Noella menyaksikan adegan itu dengan memasang tampang tengil dalam hiasan senyum racunnya.
"Kenapa kamu biarin Kakak, Ibu sama Ayah memperlakukan kamu seperti ini. Kenapa kamu tidak bilang kalau kamu.. kalau kamu sakit! Noella berbohong kan? Kamu gak sakit iyakan?" Berasa dirinya dan Viny ada dalam keadaan normal. Padahal badan masih terikat diatas kursi. Noella duduk manis sebagai sutradara. Veranda terus saja mengeluarkan sesak nafasnya dalam deretan kalimat tanya untuk Viny yang sedaritadi membisu tak menjawab. Sakitnya dimana, Veranda? Saat Viny memperlakukanmu seperti itu!
"Hooaaammm... Heemm.. kayaknya bakal ada drama nih." Sok-sok nguap ketje. Noella menyela.
"Gue tinggalin aja kali ya lu berdua.

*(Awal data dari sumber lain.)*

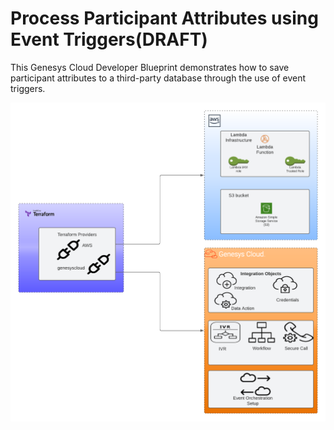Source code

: # Process Participant Attributes using Event Triggers(DRAFT)

This Genesys Cloud Developer Blueprint demonstrates how to save participant attributes to a third-party database through the use of event triggers.

![Event Orchestration flowchart](/blueprint/images/flowchart.png "Process Automation Triggers flowchart")
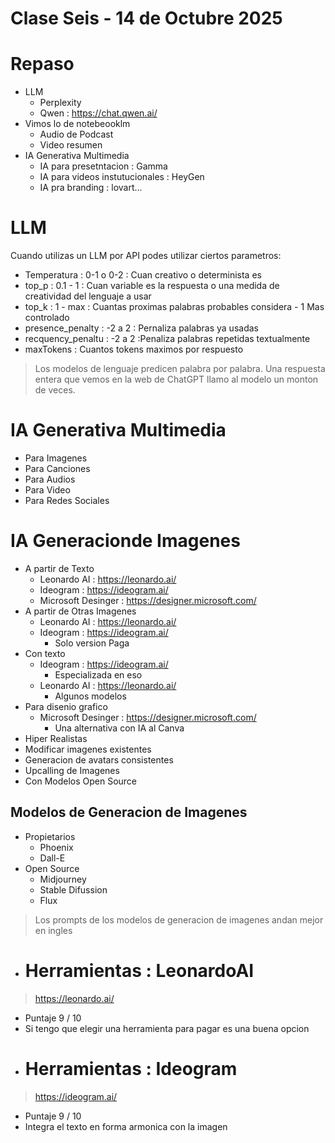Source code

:# Clase Seis - 14 de Octubre 2025

# Repaso

* LLM
  * Perplexity
  * Qwen : https://chat.qwen.ai/
* Vimos lo de notebeooklm
  * Audio de Podcast
  * Video resumen
* IA Generativa Multimedia
  * IA para presetntacion : Gamma
  * IA para videos instutucionales : HeyGen
  * IA pra branding : lovart...

 # LLM

 Cuando utilizas un LLM por API podes utilizar ciertos parametros:
 * Temperatura : 0-1 o 0-2  : Cuan creativo o determinista es
 * top_p : 0.1 - 1 : Cuan variable es la respuesta o una medida de creatividad del lenguaje a usar
 * top_k : 1 - max : Cuantas proximas palabras probables considera - 1 Mas controlado
 * presence_penalty : -2 a 2 : Pernaliza palabras ya usadas
 * recquency_penaltu : -2  a 2 :Penaliza palabras repetidas textualmente
 * maxTokens : Cuantos tokens maximos por respuesto

> Los modelos de lenguaje predicen palabra por palabra. Una respuesta entera que vemos en la web de ChatGPT llamo al modelo un monton de veces. 

# IA Generativa Multimedia
* Para Imagenes 
* Para Canciones
* Para Audios
* Para Video
* Para Redes Sociales

# IA Generacionde Imagenes

* A partir de Texto
   * Leonardo AI : https://leonardo.ai/
   * Ideogram : https://ideogram.ai/
   * Microsoft Desinger : https://designer.microsoft.com/
* A partir de Otras Imagenes
   * Leonardo AI : https://leonardo.ai/
   * Ideogram : https://ideogram.ai/
      * Solo version Paga
* Con texto
   * Ideogram : https://ideogram.ai/
       * Especializada en eso
   * Leonardo AI : https://leonardo.ai/
      * Algunos modelos
* Para disenio grafico
   * Microsoft Desinger : https://designer.microsoft.com/
      * Una alternativa con IA al Canva
* Hiper Realistas
* Modificar imagenes existentes
* Generacion de avatars consistentes
* Upcalling de Imagenes
* Con Modelos Open Source

## Modelos de Generacion de Imagenes

* Propietarios
  * Phoenix
  * Dall-E
* Open Source
  * Midjourney
  * Stable Difussion
  * Flux
    
> Los prompts de los modelos de generacion de imagenes andan mejor en ingles

- # Herramientas :  LeonardoAI

> https://leonardo.ai/

* Puntaje 9 / 10
* Si tengo que elegir una herramienta para pagar es una buena opcion

- # Herramientas :  Ideogram

> https://ideogram.ai/

* Puntaje 9 / 10
* Integra el texto en forma armonica con la imagen

 
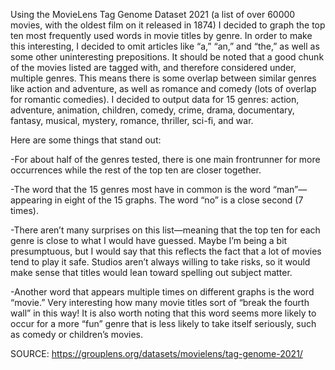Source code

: Using the MovieLens Tag Genome Dataset 2021 (a list of over 60000 movies, with the oldest film on it released in 1874) I decided to graph the top ten most frequently used words in movie titles by genre. In order to make this interesting, I decided to omit articles like “a,” “an,” and “the,” as well as some other uninteresting prepositions. It should be noted that a good chunk of the movies listed are tagged with, and therefore considered under, multiple genres. This means there is some overlap between similar genres like action and adventure, as well as romance and comedy (lots of overlap for romantic comedies).
I decided to output data for 15 genres: action, adventure, animation, children, comedy, crime, drama, documentary, fantasy, musical, mystery, romance, thriller, sci-fi, and war. 

Here are some things that stand out:

-For about half of the genres tested, there is one main frontrunner for more occurrences while the rest of the top ten are closer together. 

-The word that the 15 genres most have in common is the word “man”—appearing in eight of the 15 graphs. The word “no” is a close second (7 times).

-There aren’t many surprises on this list—meaning that the top ten for each genre is close to what I would have guessed. Maybe I’m being a bit presumptuous, but I would say that this reflects the fact that a lot of movies tend to play it safe. Studios aren’t always willing to take risks, so it would make sense that titles would lean toward spelling out subject matter. 

-Another word that appears multiple times on different graphs is the word “movie.” Very interesting how many movie titles sort of “break the fourth wall” in this way! It is also worth noting that this word seems more likely to occur for a more “fun” genre that is less likely to take itself seriously, such as comedy or children’s movies. 

SOURCE:
https://grouplens.org/datasets/movielens/tag-genome-2021/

Biar bisa lebih bebas drama-dramaannya." Noella berdiri dari kursinya. Dia tidak langsung memutar balikan badannya untuk maju jalan meninggalkan Veranda bersama Viny. Namun berjalan dulu kearahnya Viny.
"Ini bukti.. kalau gue emang sahabat lu, Viny. Gue kasih tahu Kakak lu tentang apa yang gak bisa lu kasih tahu. Selanjutnya.. tinggal gimana lu bisa nerima maafnya Ve. Atau mengacuhkan saja seperti biasanya. Hahaha!" Dalam duduk bertumpu di lututnya. Noella bicara pada Viny. Setelah aksi bungkamannya berhasil ia eksekusi, ada aksi lain mengiring pelan. Melumpuhkan jiwanya Viny. Bukan hanya Veranda saja. Ckckck.. K3ren Noella!
"Lu pasti heran kenapa gue bisa tahu tentang sakit yang lu sembunyikan dari keluarga lu itu, iyakan!?. Gak perlu heran Viny. Seperti yang gue bilang.. gue tahu apapun. A..papun tentang lu. Dan itu serius! Kalau lu bisa ingat ucapan terakhir yang gue bilang saat didepan rumah lu tadi siang. Itu yang gak serius. Itu semua bohong!" Dengan senyum sinis Noella masuk lebih dalam di rasa sakit hatinya Viny.